When a draft is deleted, it is also recorded but does not state that this is a draft. This means that if a blank draft is deleted, it only records the following, not displaying a page name:
Deleted confluence page
This might bring confusion to organization administrators because:
- This could mean that a page was deleted, but not properly recorded.
- When Confluence's internal automation job runs in order to delete blank drafts, it does not have an "actor", stating that this was done by an Anonymous user in the logs, making admins believe that someone is deleting pages.
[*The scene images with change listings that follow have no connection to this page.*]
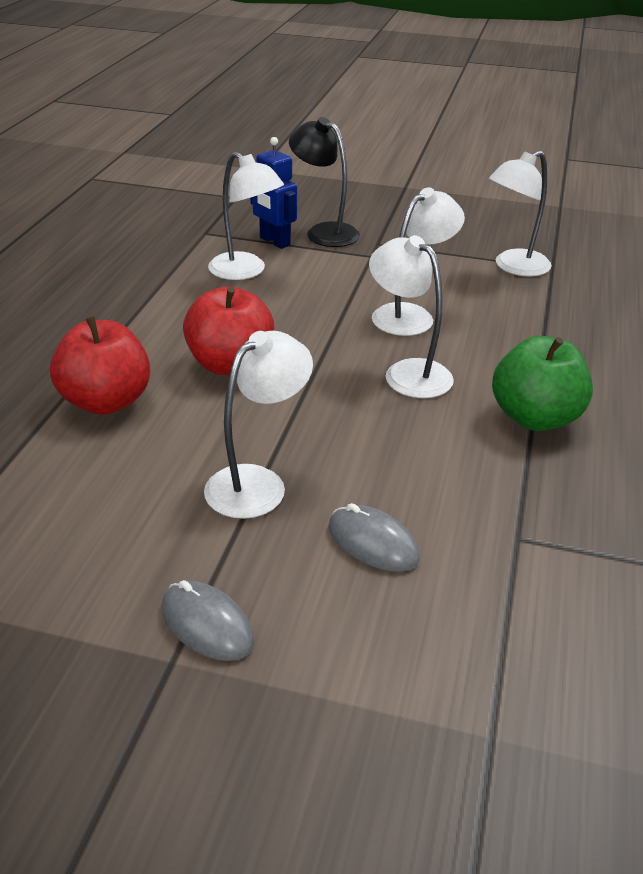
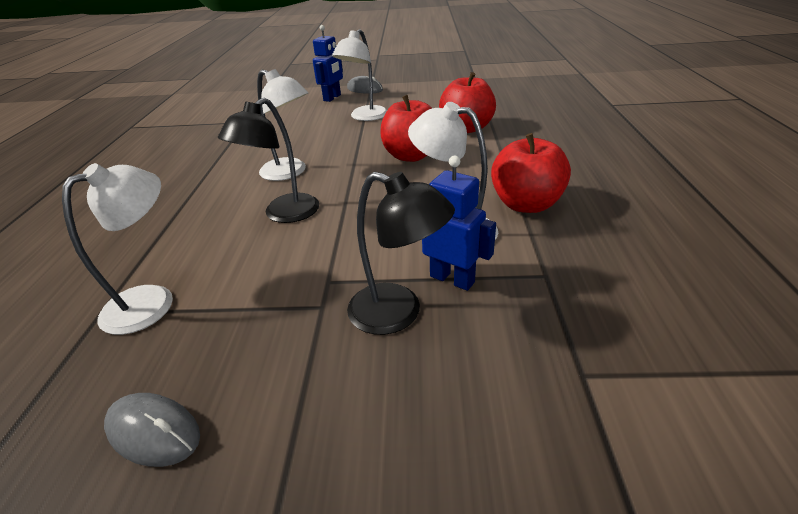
camera: 170 degrees right, 0 degrees up
grey mouse [329,503,420,572] -> grey mouse moved to [104,393,200,467]
white lamp [372,187,465,336] -> black lamp [218,98,319,223]
green apple [492,336,593,431] -> none
none -> blue robot [313,25,343,102]
none -> red apple [491,133,571,213]

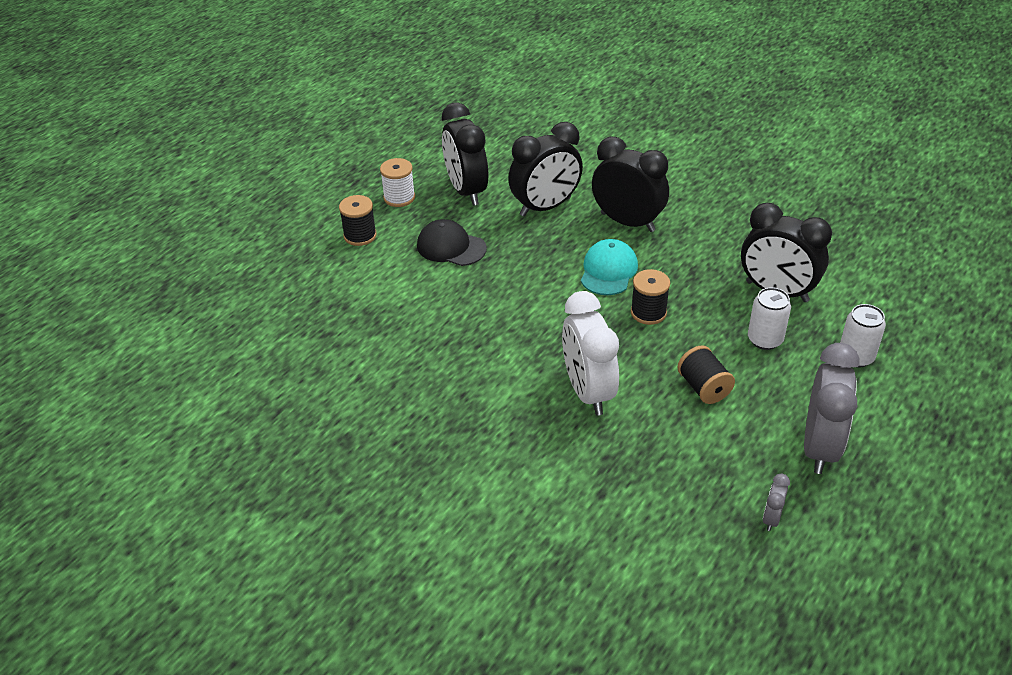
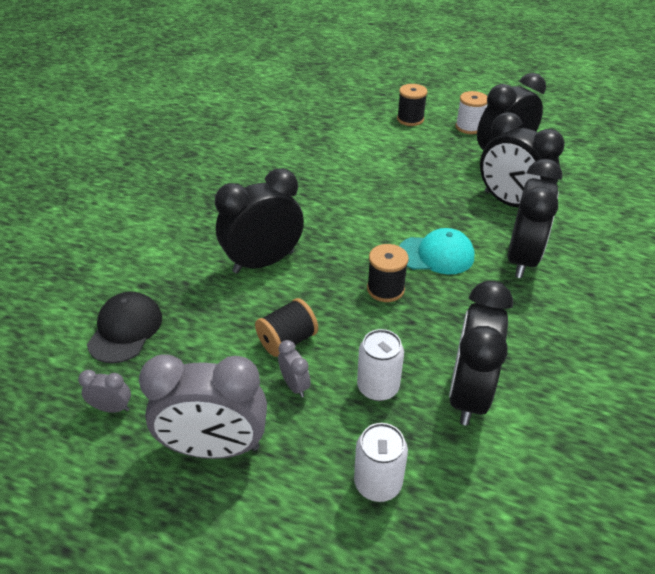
camera: 75 degrees right, 0 degrees up
black cap [417,219,487,266] -> black cap moved to [87,292,162,363]
white clock [562,291,619,415] -> black clock [215,168,304,273]
none -> grey clock [278,340,311,398]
- The admin could search for the page in Confluence's trash, but it would not be visible because a draft is not sent to the trash for the space.
Suggestion
To avoid confusion, this is a suggestion to implement the following information to the audit logs in regards to the deletion of (blank) drafts:
- State that it is a draft.
- For blank drafts, state that it is a blank draft being deleted instead of an empty title.
- For the automation, either associate it with a user or allow the audit logs to add a name to it (I.E. Confluence Automation - Draft deletion)
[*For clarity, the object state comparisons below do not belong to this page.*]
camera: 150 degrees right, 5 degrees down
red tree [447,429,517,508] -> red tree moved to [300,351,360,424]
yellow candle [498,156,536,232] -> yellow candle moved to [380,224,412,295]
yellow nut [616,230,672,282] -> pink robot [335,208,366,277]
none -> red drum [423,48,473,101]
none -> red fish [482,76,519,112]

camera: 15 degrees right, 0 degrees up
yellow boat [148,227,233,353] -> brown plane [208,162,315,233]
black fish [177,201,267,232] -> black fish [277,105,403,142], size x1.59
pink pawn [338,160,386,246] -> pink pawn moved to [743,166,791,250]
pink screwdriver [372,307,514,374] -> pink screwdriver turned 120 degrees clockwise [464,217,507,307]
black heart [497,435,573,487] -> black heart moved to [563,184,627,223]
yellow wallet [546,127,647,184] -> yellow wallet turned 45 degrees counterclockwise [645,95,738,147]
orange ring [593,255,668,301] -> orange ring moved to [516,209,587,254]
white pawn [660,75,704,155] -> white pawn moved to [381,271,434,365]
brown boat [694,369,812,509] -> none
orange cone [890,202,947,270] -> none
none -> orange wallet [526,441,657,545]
JRACLOUD-79986 [Tracking in Issue Links] Site-level audit log feature requests
CST JAC Workato Bot
made changes -
Please do something about this, we also found a large deletion thread in our instance, and as for now we can only trust Atlassian that it was not really an anonymous intruder but a normal/internal process which did that.
It is raising a major security concern on our end.
Thanks.
Philippe.
Note: I would suggest that you also log differently draft and page deletion, even for regular user. So that when we try to find a pageID that was deleted, we know that it is useless to look for it in spaces trash.